Adaptar uma peça teatral para o cinema, com raríssimas exceções, é quase um ato suicida, ainda mais se for um texto clássico, como uma peça de Nelson Rodrigues. Cinema é imagem e som, pelo menos assim o era no seu nascedouro, no Cinema Mudo. Mesmo com o advento das vozes dos atores nos filmes, no Cinema Falado, a imagem e o som continuaram desempenhando papel fundamental numa narrativa cinematográfica.
O diretor Daniel Belmonte, do longa B.O. (2019), assim como fizera o ator Murilo Benício em sua adaptação para o cinema de O Beijo no Asfalto (2018), outra peça de Nelson Rodrigues, subverte o texto original e faz dele uma obra transfigurada e metalinguística com muita dose de humor, inventividade e leveza.

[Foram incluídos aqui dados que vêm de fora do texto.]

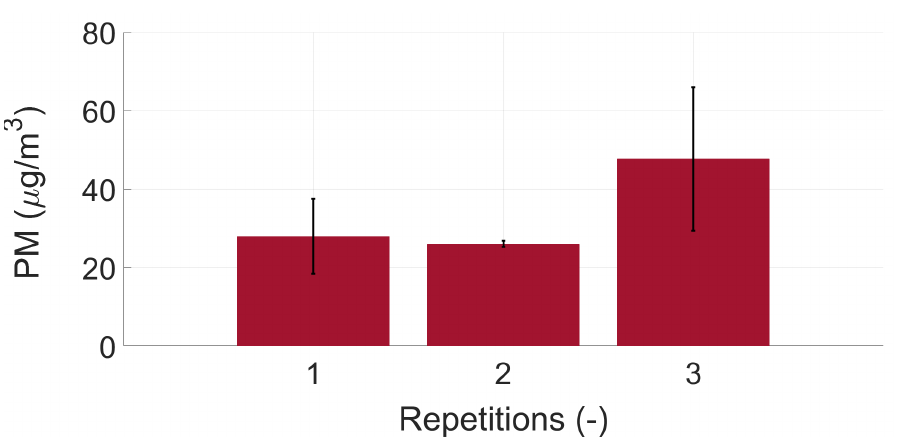
Figure A5. The mean values of PM measurements of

Os atores escalados, Otávio Müller a frente no papel de Jonas – o patriarca pervertido de uma família de três filhos, uma filha, esposa (Senhorinha) e uma tia recalcada (Tia Rute), onde desejo, incesto, preconceito e loucura, determinam os destinos dos personagens – vão se juntar em lives e em filmagens caseiras, ora para questionar seus papeis, o texto “datado”, as contradições pessoais de Nelson Rodrigues, ora para encenar trechos da peça, usando o que tem a disposição em suas casas, como, por exemplo, retratos pintados na parede em tamanho natural para contracenar com um dos atores, que desenha, em sua casa.
Ou num dos momentos mais bonitos do filme, quando um trecho da peça Álbum em Família é realizada numa das casas da trupe, usando como cenário, miniaturas de bonecos, de uma casinha, os diálogos dos atores e a música instrumental ao fundo, mostrando a força dramatúrgica do texto como numa espécie de homenagem ao ato de subversão.

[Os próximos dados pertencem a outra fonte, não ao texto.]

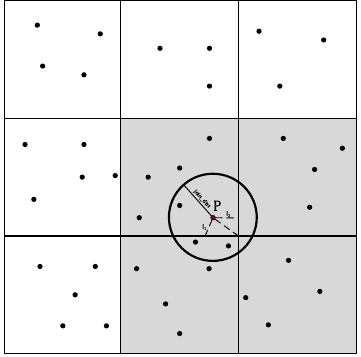
Figure 4. Grid cell partitioning.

A subversão ao texto de Nelson Rodrigues é tanta e com tanto humor que em determinado momento entra em cena um ator nu deitado numa pedra no papel da “referência”, já que os atores reclamam para o diretor que estão sentido falta de indicações literárias e da própria rubrica do texto do dramaturgo para compor seus personagens e validar o que eles estão fazendo.
O diretor e escritor Daniel Belmonte e sua trupe de atores mostraram em Álbum em Família as possibilidades de contar uma história em meio a uma pandemia e a necessidade do isolamento social, usando os meios tecnológicos disponíveis e a criatividade inerente da arte de representar. Arte esta, que precisa se expressar em qualquer época, ainda mais nos dos momentos em que mais se atacou à cultura e sua importância.